『孤独を生きる』

著者 齋藤孝
発行所 株式会社PHP研究所
定価 本体1000円+税

概要

SNSで人と繋がることが当たり前とされているこの時代、「孤独」というものはとかく悪いものと思われがちです。しかし本来「孤独」とは、自分を成長させるために必要な時間です。自らの意思で独りを選択する「単独者」として自分を磨く。その方法をレクチャーした一冊です。

感想

独りの時間をマイナスに捉えずに強く生きる。現代人に必須のスキルだと言えますね。

現代は人との繋がりにおいて、アンビバレンスな状態になっているのではないでしょうか。
一昔前に比べると、一人の過ごし方は多様になってきたように思います。一人カラオケや一人焼肉が定着したように、一人で遊ぶという事に対してのハードルは下がっています。映画や音楽のサブスクも充実しており、一人で楽しめるコンテンツが充実してきました。
かといって、独りを満喫している方を「リア充」とは言わないでしょう。友達や仲間と楽しむことの方が良いとされる傾向にあり、一匹狼は死語になりつつあります。
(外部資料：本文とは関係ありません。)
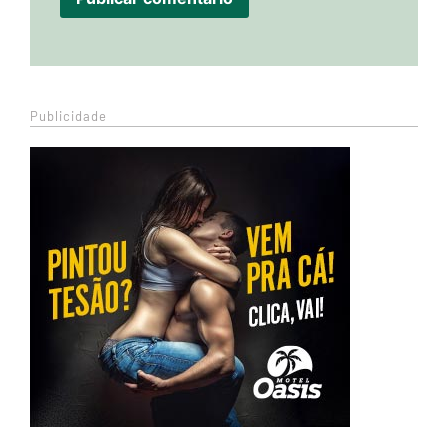
Publicidade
そんな中で、孤独感に浸らないための生き方を著書がレクチャーしています。

本は孤独を打ち消す

「私淑」という言葉があります。直接師事を受けることができなくても、その人の言葉や生き様を通して学ぶ、「心の師匠」として教えを乞う行為を指します。本は、私淑を行うための最適な方法の一つです。私淑を通じて、一人で行っているはずの学びでも孤独感に浸らなくなります。
著者は読書の有用性を別の著作でも語っています。そんな著者が本作で述べる、孤独を感じないための読書のコツは以下の三点です

  1. 著者の生きた時間を「著者とともに共有する感覚」で読む
  2. 「主人公と共に成長する」つもりで読む
  3. ”孤独の十字架”を背負ってもらう

著者や登場人物の心情に近づきつつ、自分事として捉える。それでありながら、自分が体験したら潰れてしまうであろう出来事への懊悩等の要素を味わう。学びながら感情を動かされる、そういった読書ができているのならば、孤独を感じている暇などないでしょう。

推しは必要か?

本著では、自分にとってお気に入りのアイドルやアーティスト、いわゆる「推し」がいると、独りでも孤独感が生まれず、生活が豊かになるというものです。この点についてはその通りだと思うのですが、「推し」が生まれることについての弊害も感じます。

  • 周りを疎かにしがちになる
    自分の推しを優先的に考えすぎて、周りとの調和がとれなくなる可能性が高くなるという事があります。アイドルのイベントに出るために仕事を休む、食費や生活費をギリギリまで削ってグッズを買う。
    本人は節度を守っていると思っているのでしょうが、端から見ると常軌を逸しているように見える時があります。同僚や伴侶だと、苦言を呈したい程のものである場合もあるでしょう。自分のパートナーが生活費を脅かす程に、ギャンブルやブランド物の高級品に費やしている状態を想像してもらえればわかりやすいと思います。
  • 自分も疎かになりがちになる
    推しにお金と時間を使うという事は、それだけのリソースを自分に使えていないことになります。その結果、推しへの理解は深まり、グッズは増えたものの、自分自身は何も変わっていないということになります。個人的にこれはかなり怖いことだと感じます。なまじ毎日の生活に充実感があるので、自分の成長に目が向かなくなるのです。
    アイドルに年何万、何十万と費やしている知人を知っていますが、服装には気を遣っていなかったり、何か勉強しているわけではないようでした。推しに使うリソースの半分くらいは自己投資やほかの何かに使った方が、人生がもっと豊かになるのではないかと議論したこともあります。

「推し」自体、生活に張りが出るという点で有用なものでしょう。「自分が楽しめているから口出しされる必要がない」と言われれば、ぐうの音もでません。しかし、友人と同じように、推しとも適切な距離感が大事なような気がします。友や伴侶、そして自分自身を「推し」とする考えも肝要です。